1. A method of enhancing oil recovery from an oil reservoir comprising:

a)) providing an oil reservoir;

b) introducing a composition comprising glutamate and an electron acceptor into said oil reservoir; and

c) recovering oil from said oil reservoir;

wherein glutamate is used as a carbon source by indigenous microorganisms that cause bioplugging in the oil reservoir.

2. The method of claim 1 wherein glutamate is at least about 80% of the carbon source in the composition of (b).

3. The method of claim 1 wherein glutamate is selected from the group consisting of glutamic acid, monosodium salt of glutamic acid, disodium salt of glutamic acid, calcium salt of glutamic acid, magnesium salt of glutamic acid, ammonium salt of glutamic acid, diammonium salt of glutamic acid, potassium salt of glutamic acid, dipotassium salt of glutamic acid, hydrochloride salt of glutamic acid, and mixtures thereof including hydrated forms.

4. The method of claim 1 wherein the electron acceptor of (b) is selected from the group consisting of nitrate, fumarate, iron (III), manganese (IV), and mixtures thereof.

5. The method of claim 1 wherein the composition of (b) is injected into an injection well and flows into a subterranean site of the oil reservoir.

6. The method of claim 1 wherein recovery of oil in (c) is by introducing injection water to the oil reservoir following a period of microorganism growth, and recovering the injection water mixed with oil.

7. The method of claim 1 wherein the subterranean site is a high salt environment with at least about 35 ppt salinity.

8. An oil recovery enhancing composition comprising:

a) glutamate; and

b) at least one electron acceptor.

9. The composition of claim 8 wherein glutamate is at least about 80% of the carbon source in the composition.

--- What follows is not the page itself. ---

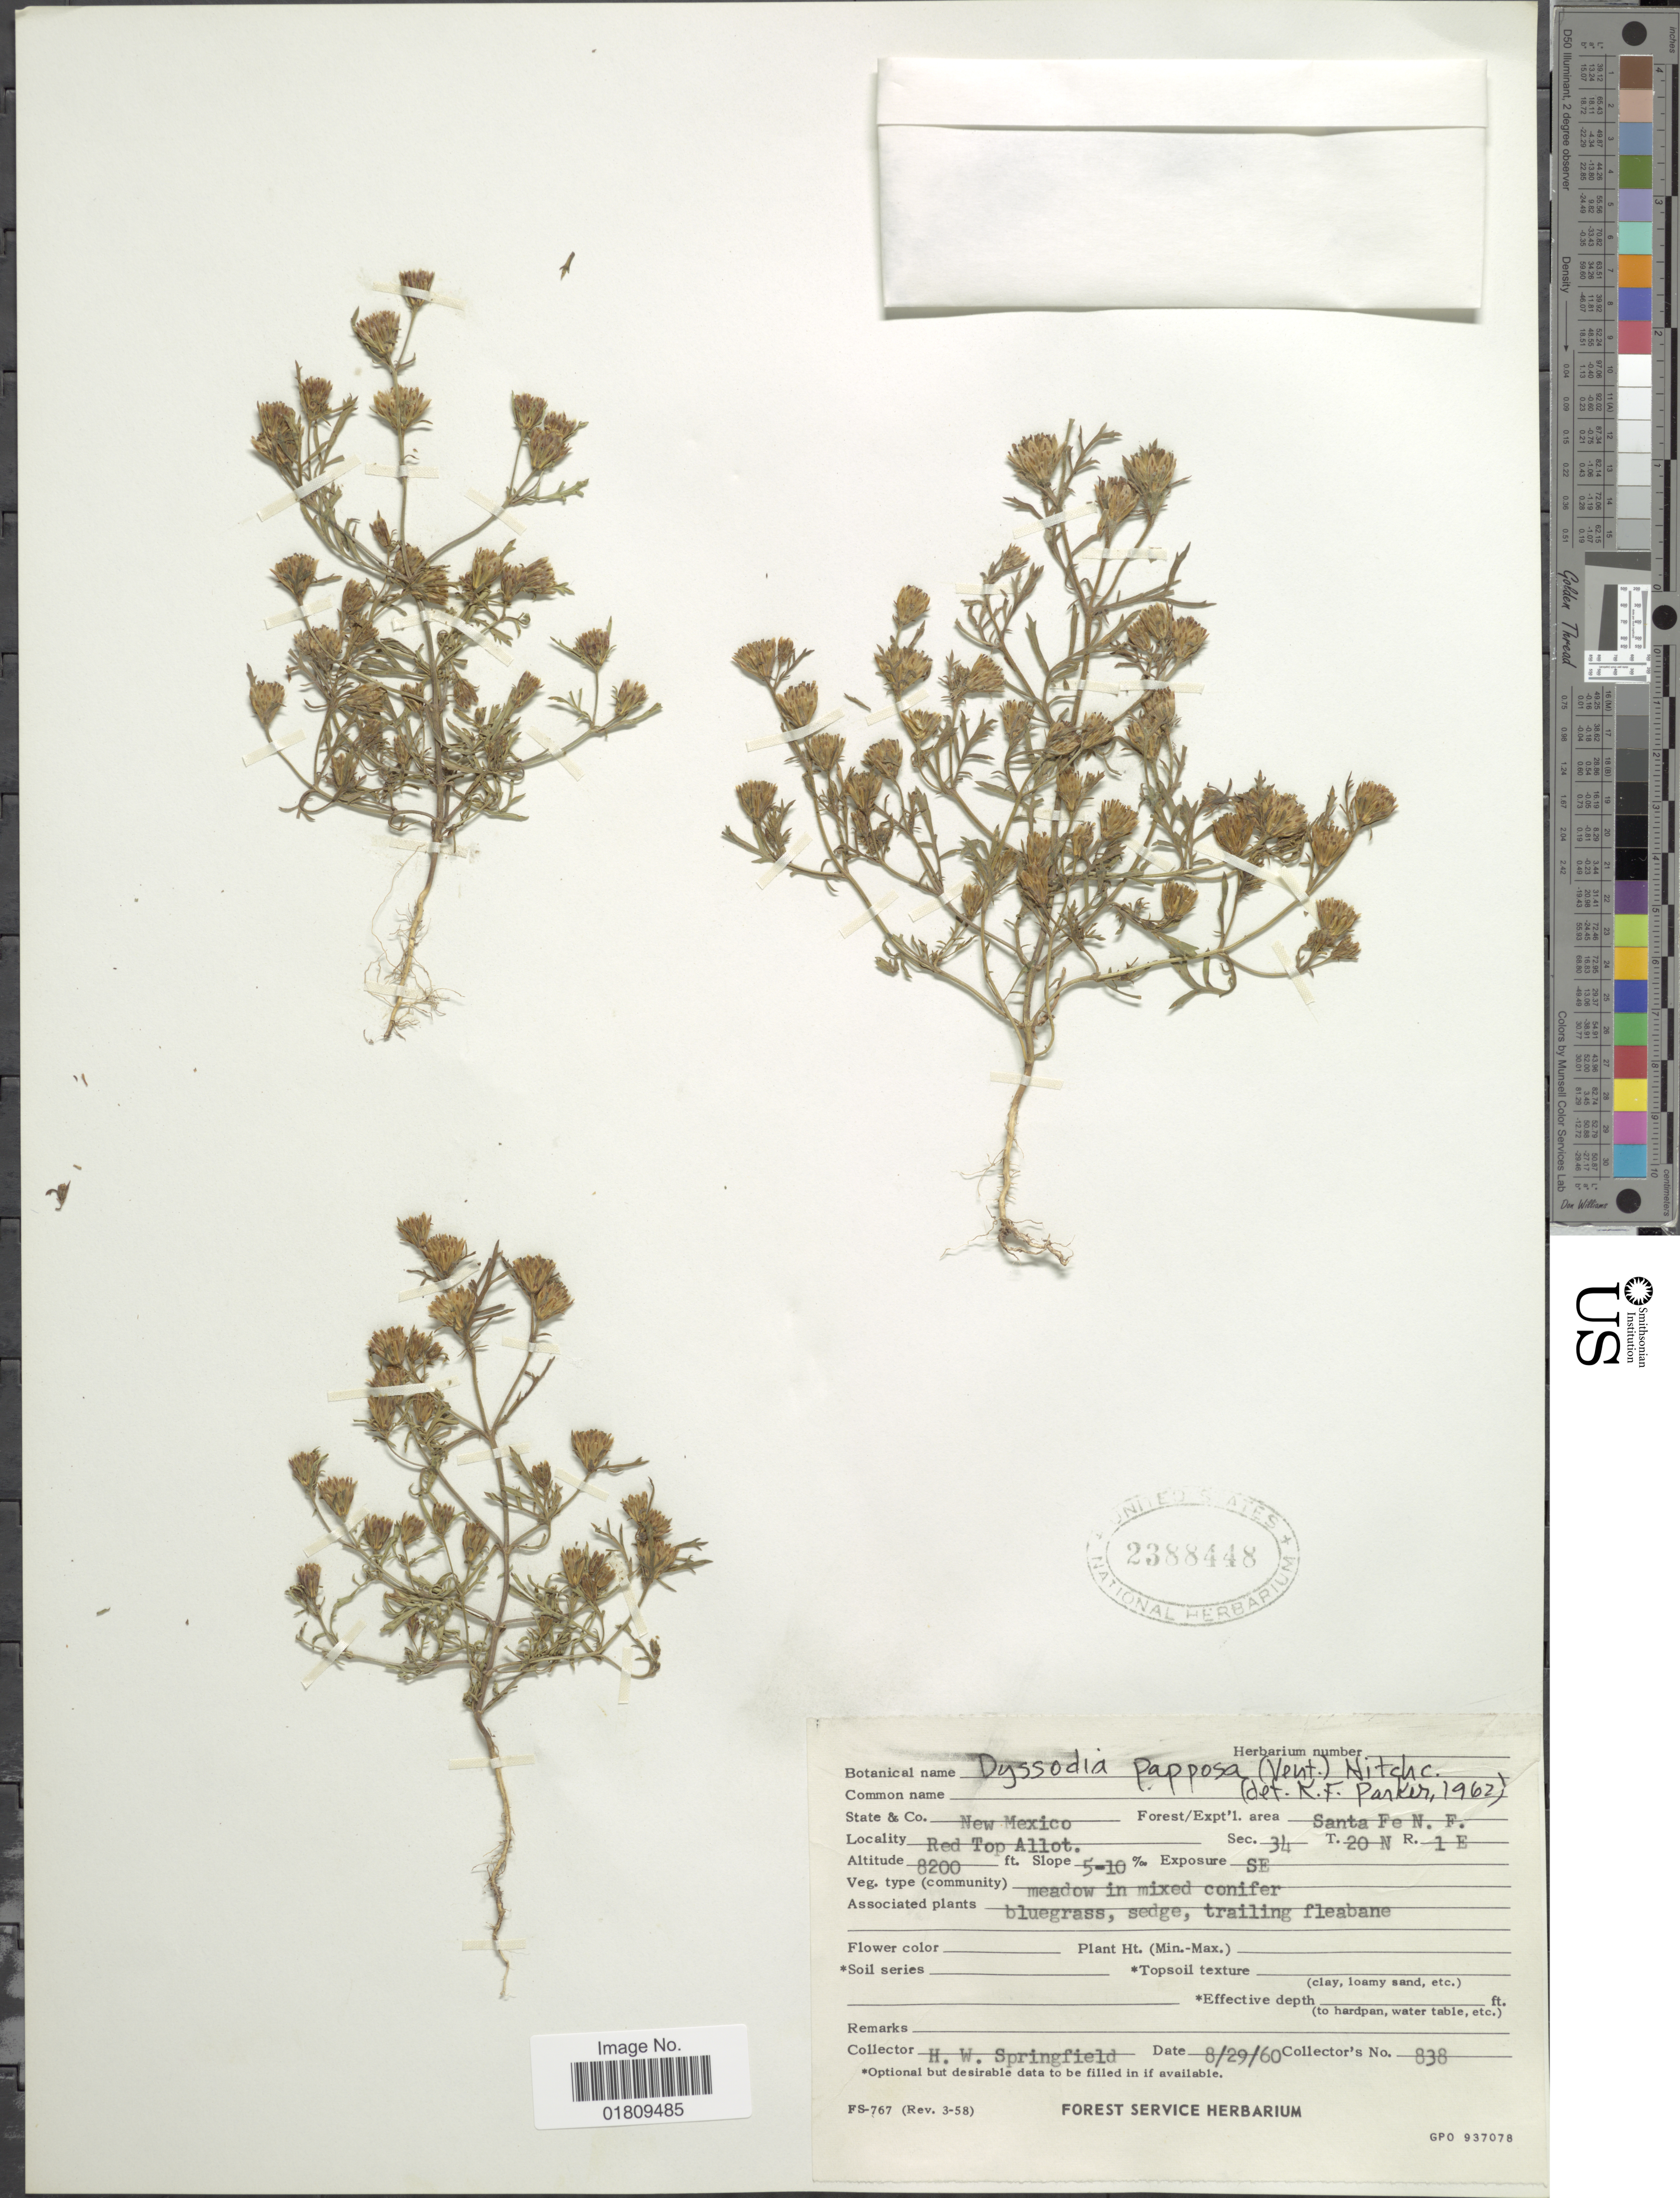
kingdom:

10. The composition of claim 8 wherein glutamate is selected from the group consisting of glutamic acid, monosodium salt of glutamic acid, disodium salt of glutamic acid, calcium salt of glutamic acid, magnesium salt of glutamic acid, ammonium salt of glutamic acid, diammonium salt of glutamic acid, potassium salt of glutamic acid, dipotassium salt of glutamic acid, hydrochloride salt of glutamic acid, and mixtures thereof including hydrated forms.

11. The composition of claim 8 wherein the electron acceptor of (b) is selected from the group consisting of nitrate, fumarate, iron (III), manganese (IV), and mixtures thereof.